Wie geht es jetzt weiter in Detroit? In gewisser Weise sind die Lions eine Art "Falcons Light", was den Umbruch angeht. Detroit könnte ebenfalls den radikalen Cut angehen, inklusive Stafford, und müsste weniger Dead Cap schlucken als die Falcons in einem vergleichbaren Szenario. Wie gravierend der Umbruch wird, hängt maßgeblich davon ab, wie Detroit seine Führungsriege jetzt neu besetzt und in wie weit diese mit dem für Patricia zusammengestellten Gerüst auch rein schematisch weitermachen will.

Zumindest sollten alle Szenarien jetzt auf dem Tisch sein, um die Lions endlich in neue Fahrwasser zu bringen.

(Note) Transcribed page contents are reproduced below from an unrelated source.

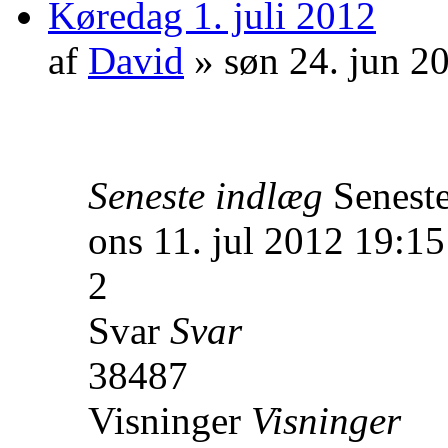
Køredag 1. juli 2012
af
David
» søn 24. jun 2
Seneste indlæg
Senest
ons 11. jul 2012 19:15
2
Svar
Svar
38487
Visninger
Visninger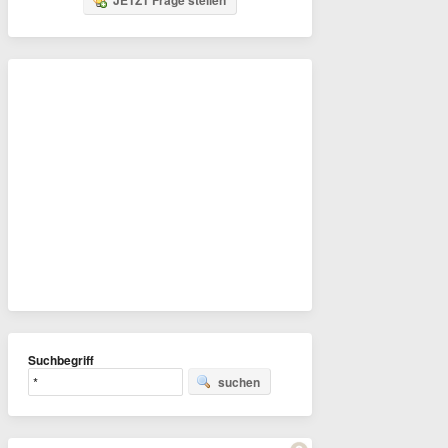
JETZT Frage stellen
Suchbegriff
suchen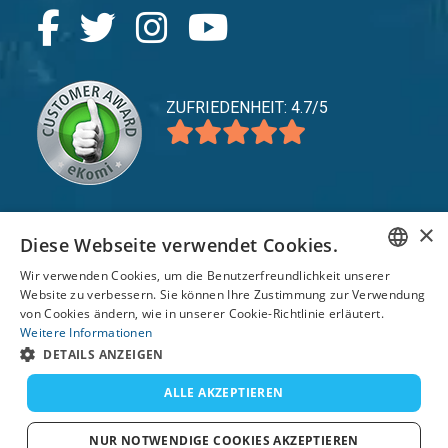
ZUFRIEDENHEIT: 4.7/5
×
Diese Webseite verwendet Cookies.
expand_more
Service
Wir verwenden Cookies, um die Benutzerfreundlichkeit unserer
expand_more
Entdecken Sie
ENGLISH
Website zu verbessern. Sie können Ihre Zustimmung zur Verwendung
von Cookies ändern, wie in unserer Cookie-Richtlinie erläutert.
expand_more
FRENCH
Support
Weitere Informationen
DETAILS ANZEIGEN
DUTCH
GERMAN
ALLE AKZEPTIEREN
© 2026 TomsCatch Charters & Guides S.L. Alle
Rechte vorbehalten.
SPANISH
NUR NOTWENDIGE COOKIES AKZEPTIEREN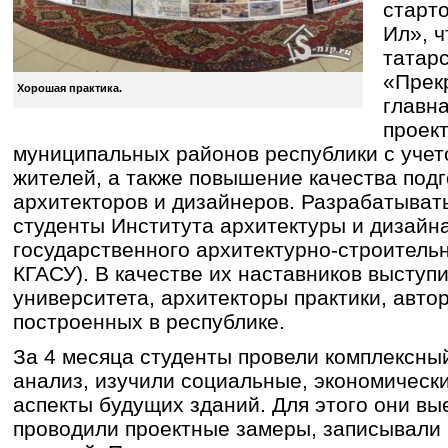
старт
Ил», ч
татарс
«Прек
Хорошая практика.
главн
проек
муниципальных районов республики с уче
жителей, а также повышение качества под
архитекторов и дизайнеров. Разрабатыват
студенты Института архитектуры и дизайн
государственного архитектурно-строитель
КГАСУ). В качестве их наставников выступ
университета, архитекторы практики, авто
построенных в республике.
За 4 месяца студенты провели комплексны
анализ, изучили социальные, экономическ
аспекты будущих зданий. Для этого они вы
проводили проектные замеры, записывали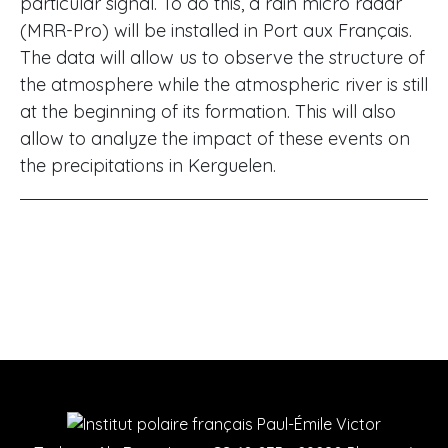
particular signal. To do this, a rain micro radar
(MRR-Pro) will be installed in Port aux Français.
The data will allow us to observe the structure of
the atmosphere while the atmospheric river is still
at the beginning of its formation. This will also
allow to analyze the impact of these events on
the precipitations in Kerguelen.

10. Der Rest aus dem Notizblock

  • Die Cleveland Browns stehen 8-3 und sind fest auf Playoff-Kurs. Gegen Jacksonville und Mike Glennon entging man aber nur haarscharf einer möglichen Blamage, Baker Mayfield warf einen Katastrophen-Pass Richtung Endzone (er wurde dann im Laufe des Spiels deutlich besser, einer seiner besseren Auftritte insgesamt) und die Defense ohne Garrett und Ward war konstant anfällig. Der Takeaway: Cleveland könnte durchaus ein Playoff-Team sein. Aber Mayfield zu vertrauen ist nach wie vor schwer, und die Defense steht auf wackligen Füßen. Wo geht es langfristig für die Browns hin? Die Mayfield-Frage wird langsam kritisch.
  • Die Jets-Offense sieht mit Joe Flacco besser aus als mit Sam Darnold, und wie viel mehr muss man hier noch sagen? Darnold hatte bei seinem Comeback gegen Miami eine furchtbare Interception früh im dritten Viertel, spät im Down in die Coverage. Das Play-Calling - angeblich wieder in der Kontrolle von Adam Gase, auch wenn der das nach dem Spiel mit merkwürdigen Ausflüchten bestritt - war abstrus intensiv über Frank Gore aufgebaut. All das stimmt, aber Darnold hatte sein Receiver-Trio zusammen, Miami rannte keineswegs schnell mit einer deutlichen Führung davon, und ja, die Dolphins-Defense kann unangenehm sein. Aber um auch nur in Erwägung zu ziehen, mit dem mutmaßlichen Nummer-1-Pick im kommenden Draft keinen Quarterback zu draften, müsste Darnold Flacco signifikant in den Schatten stellen und noch mehrere Stufen darüber gehen. Für den Moment muss er zeigen, ob er Ersteres überhaupt schafft.
  • Es ist und bleibt eine wöchentliche Frage: Was fängt man nur mit der NFC East an? Nachdem Washington die Cowboys an Thanksgiving böse vermöbelte, zogen die Giants gegen Cincinnati zwar nach - überzeugend war dieser Sieg allerdings nicht. Nach dem ersten Drive ging offensiv überhaupt nichts mehr, Daniel Jones musste zwischenzeitlich angeschlagen raus, Engram hatte einen Fumble und Jones selbst neben einiger sehenswerter Pässe auch zumindest einmal ziemliches Interception-Glück. Immerhin die Defense machte ihre Sache ordentlich gegen die dezimierte Bengals-Offense. Aber reicht eine halbwegs solide Base-Line am Ende für die Division? Oder schiebt sich Washington gerade in die Favoritenrolle?
  • Es wird immer schwieriger, für Anthony Lynn als Head Coach der Chargers zu argumentieren. L.A. könnte mit Justin Herbert in den kommenden zwei, drei Jahren auf den ganz großen Wurf gehen - ist Lynn dafür der richtige Coach? Das In-Game-Coaching bleibt Woche für Woche ein Abenteuer, nett formuliert. Die Sequenz vor der Halbzeitpause war dieses Mal der größte Moment zum Kopfschütteln. Neben dem Punt kurz vor Schluss. Neben den Runs ohne Timeouts am Ende. Doch auch das offensive Play-Calling hat jede Menge Defizite, und defensiv leben die Chargers dieses Jahr von individueller Klasse. Die Chargers müssten besser als 3-8 stehen, und natürlich war da auch einiges an Pech dabei. Aber nicht jedes Spiel, das eng verloren wird, ist einfach nur Pech, und die Fehleranalyse wird bei Lynn anfangen müssen.